### ENTRIES SHOWN

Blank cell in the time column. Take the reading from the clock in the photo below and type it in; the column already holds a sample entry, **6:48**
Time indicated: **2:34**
* * *
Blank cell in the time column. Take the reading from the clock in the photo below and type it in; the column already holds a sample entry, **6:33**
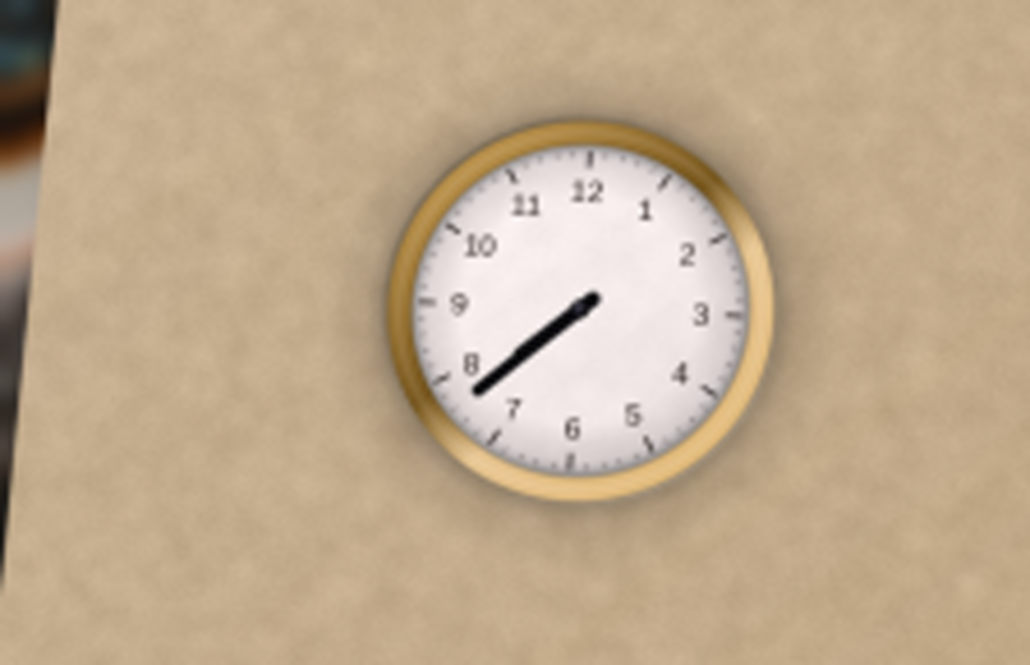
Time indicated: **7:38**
* * *
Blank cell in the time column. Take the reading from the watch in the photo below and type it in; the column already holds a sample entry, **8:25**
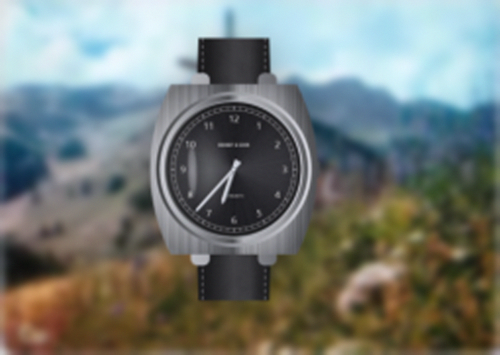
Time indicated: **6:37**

### GIVEN INSTRUCTION
Pick out each line above that contains the word "clock", and copy those lines in full.

### EXERCISE ANSWER
Blank cell in the time column. Take the reading from the clock in the photo below and type it in; the column already holds a sample entry, **6:48**
Blank cell in the time column. Take the reading from the clock in the photo below and type it in; the column already holds a sample entry, **6:33**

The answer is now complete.